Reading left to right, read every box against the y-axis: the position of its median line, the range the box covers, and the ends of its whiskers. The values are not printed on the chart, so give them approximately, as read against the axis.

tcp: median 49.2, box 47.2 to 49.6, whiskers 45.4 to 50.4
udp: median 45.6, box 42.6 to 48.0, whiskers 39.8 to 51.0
---
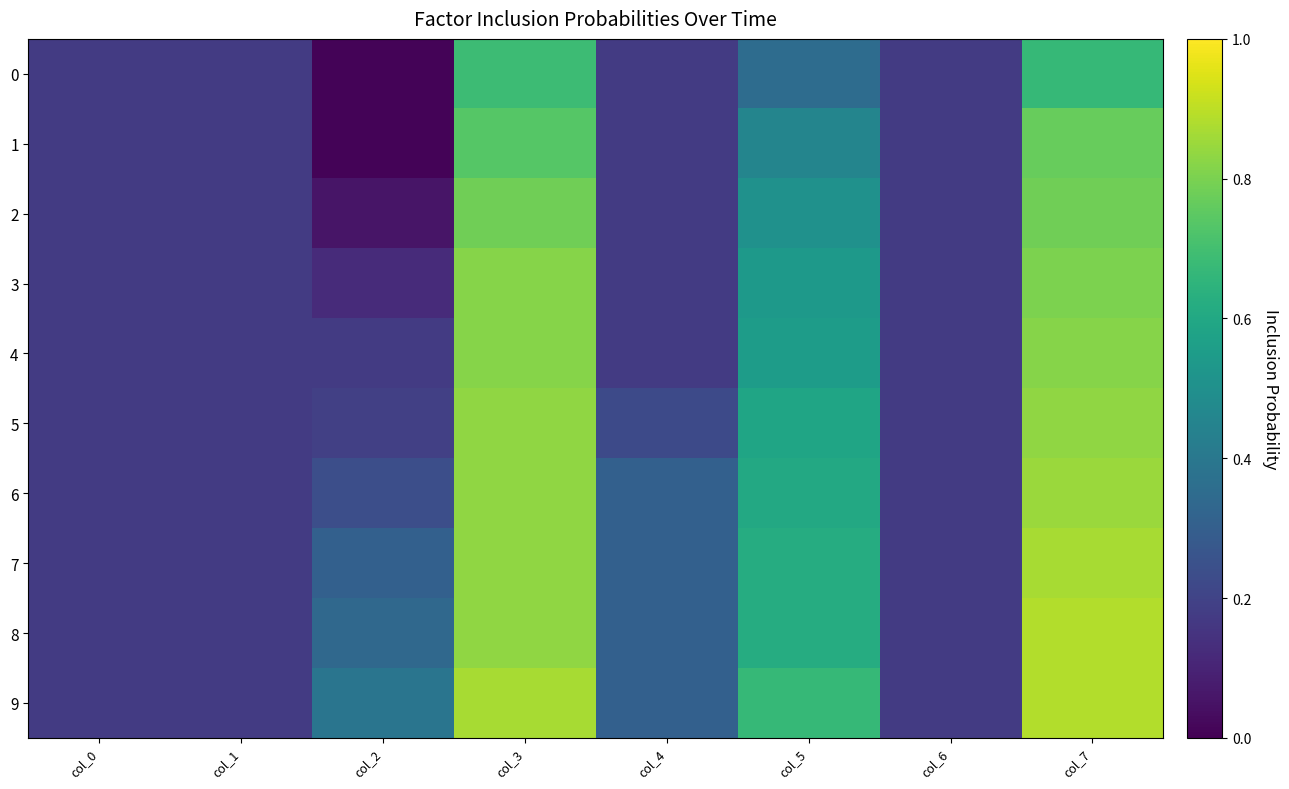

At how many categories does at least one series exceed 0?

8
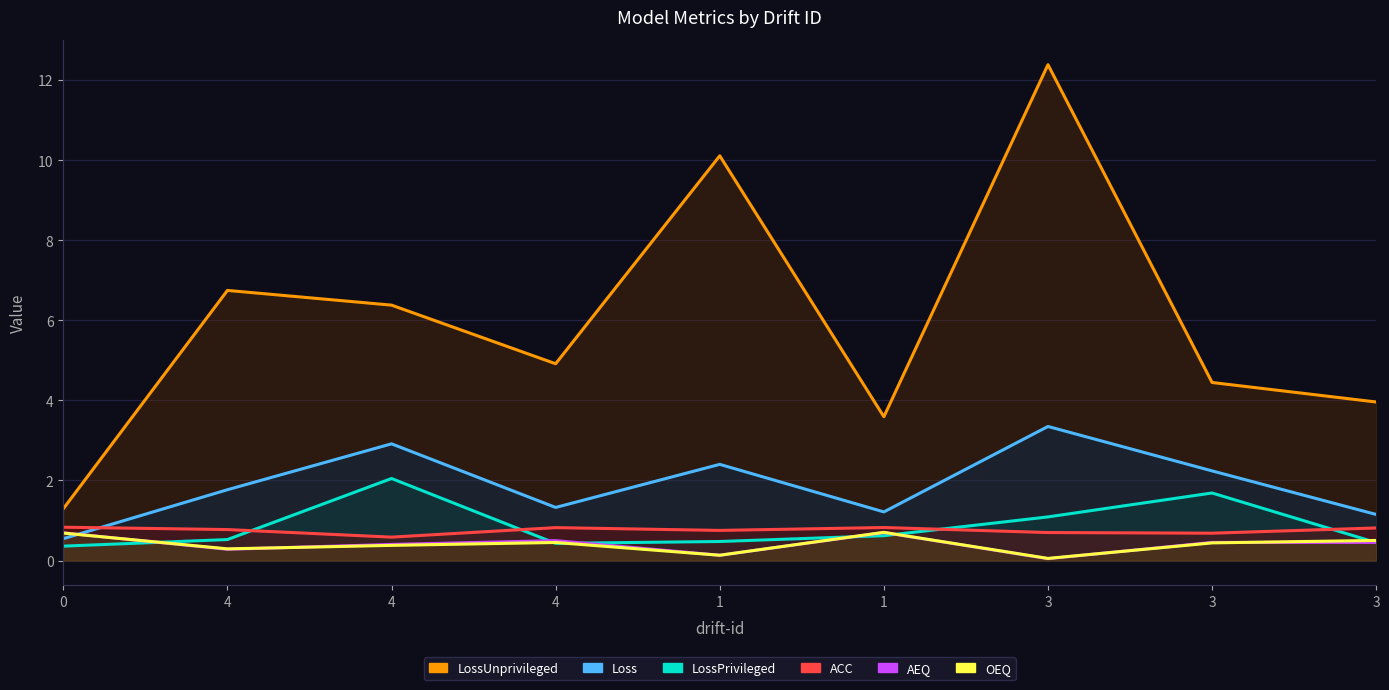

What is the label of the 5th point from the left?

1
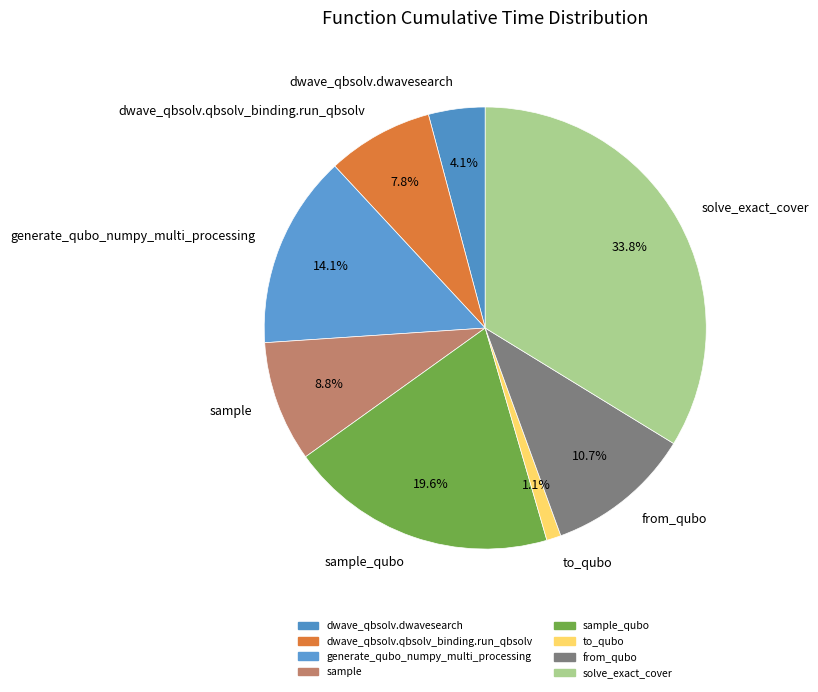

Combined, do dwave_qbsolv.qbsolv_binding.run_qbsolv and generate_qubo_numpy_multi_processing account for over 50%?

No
* * *
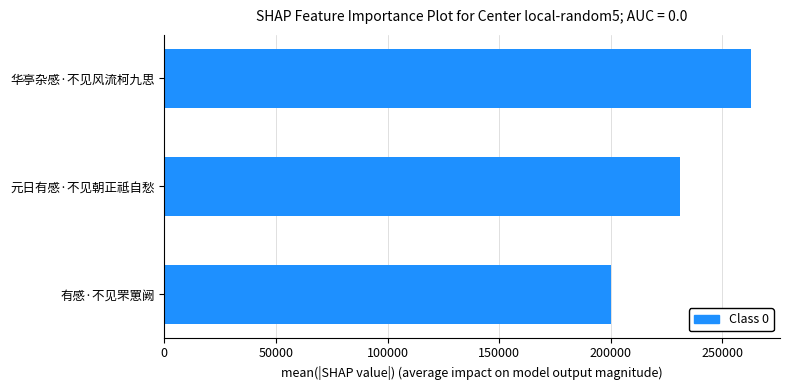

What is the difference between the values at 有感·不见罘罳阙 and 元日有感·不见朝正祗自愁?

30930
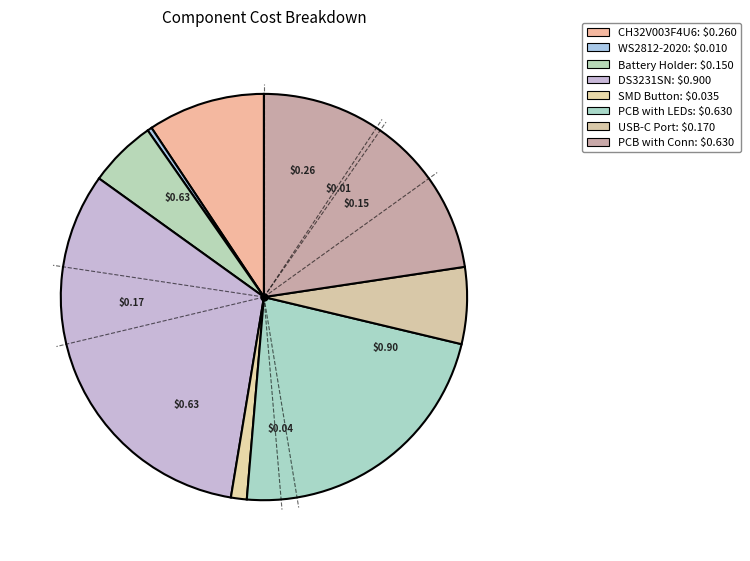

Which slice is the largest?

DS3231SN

*WHAT IS REQUIRED*. Copy out the lines between the one containing "What is the label" and the one containing "Combined, do dwave_qbsolv.qbsolv_binding.run_qbsolv", inclusive, omitting the pictures.

*FINISHED EXERCISE*.
What is the label of the 5th point from the left?

1

Combined, do dwave_qbsolv.qbsolv_binding.run_qbsolv and generate_qubo_numpy_multi_processing account for over 50%?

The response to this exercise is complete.